Amazon, Big Basket, Grofers and Flipkart have reduced home deliveries. The rush for essential items in supermarkets has reached a new high. As consumers panic over stalled deliveries and order delays, companies are scrambling to make sense of the coronavirus supply chain disruption.
On the fulfillment and logistics side, e-commerce players last week announced delivery delays caused by spikes in online orders linked to coronavirus concerns, as surge capacity was strained. The 21-day shutdown, however, derailed things.
As of March 23, e-commerce majors reported a record 230% increase in return to origin (RTO), according to data from logistics intelligence platform Clickpost.
RTO means the non-delivery of a package and its return to the seller’s address.
Noting that logistics is the lifeline of the country, employing 40 million people and contributing $200 billion to the economy (before the Covid-19 pandemic), the report by Clickpost and Shadowfax states that order fulfillment has become an industry-wide challenge.
The data showed that blocked shipments (related to orders for which no analysis is carried out in a warehouse for more than 2-3 days) was 9%, while order delays (orders that passed the expected delivery) jumped 21% between March 10-20, compared to the historical average of last month.
Delivery percentages showed a sharp decline of 9% over the same period.
What China did
In China, in the aftermath of the coronavirus outbreak, e-commerce is said to have been driving the Asian country’s at-home economy. While Alibaba and Tencent-backed JD.com saw huge online sales of groceries, fresh produce and other essentials during quarantine, it boosted online retail sales of goods physical assets by 3% to more than 1 trillion yuan in the first two months. of 2020.
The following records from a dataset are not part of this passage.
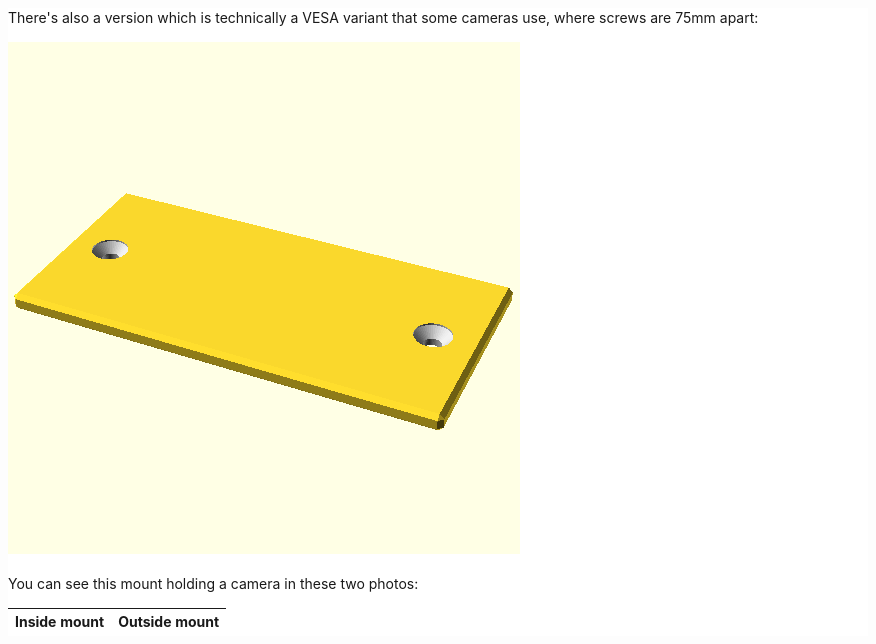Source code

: 
There's also a version which is technically a VESA variant that some cameras use, where screws are 75mm apart:

![](png/cubo_mounting_plate_vesa.png)

You can see this mount holding a camera in these two photos:

Inside mount | Outside mount
:---: | :---:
Given its strong logistics network, China’s online grocery market is now expected to grow 62.9% in 2020, compared to 29.2% growth in 2019, according to a March 17 report from iiMedia Research.
Although a recent study in India pegged an annual growth of 10.5% for the logistics market, which is expected to reach $215 billion by the end of 2020, the coronavirus seems to have damaged some of these screenings.
Experts say the logistics sector will have to undergo a course correction, even as e-commerce companies expect the consequences of the Covid-19 outbreak to negatively impact operations.
Stepping up efforts earlier in the month, logistics aggregator LetsTransport worked on an “all-city business continuity plan”, realizing the importance of maintaining uninterrupted supply chains during this crucial time.
Organizing mock drills and simulations in 15 cities, including rotational shifts for field personnel, as part of emergency measures to contain the impact of the pandemic, the aggregator worked with its network of driver-partners to ensure that operations are least impacted.
Many e-commerce players are also using the “blocked period” to work with partner brands to forecast demand and effectively plan the supply chain to minimize exposure to stock-outs on their portals as they go. as demand picks up.
And taking it back will. Digital platform Payoneer, which is streamlining commerce, expects consumer demand to return in the long term and supply chains to stabilize, despite first-quarter sales volume estimates plummeting between 20 and 50%.
Payoneer suggested e-commerce companies rely on service providers across the ecosystem to try to minimize losses at this time and asked companies to take the time to ensure redundancy and crisis planning at each stage of their value chain.
Noting that most marketplaces recommended best practices for e-commerce businesses, such as selecting longer shipping time options and increasing the frequency of communication with buyers, the agency said some marketplaces have also adopted policies to protect sellers from logistical delays, while a select few have waived penalties for refunds, which are also on the rise.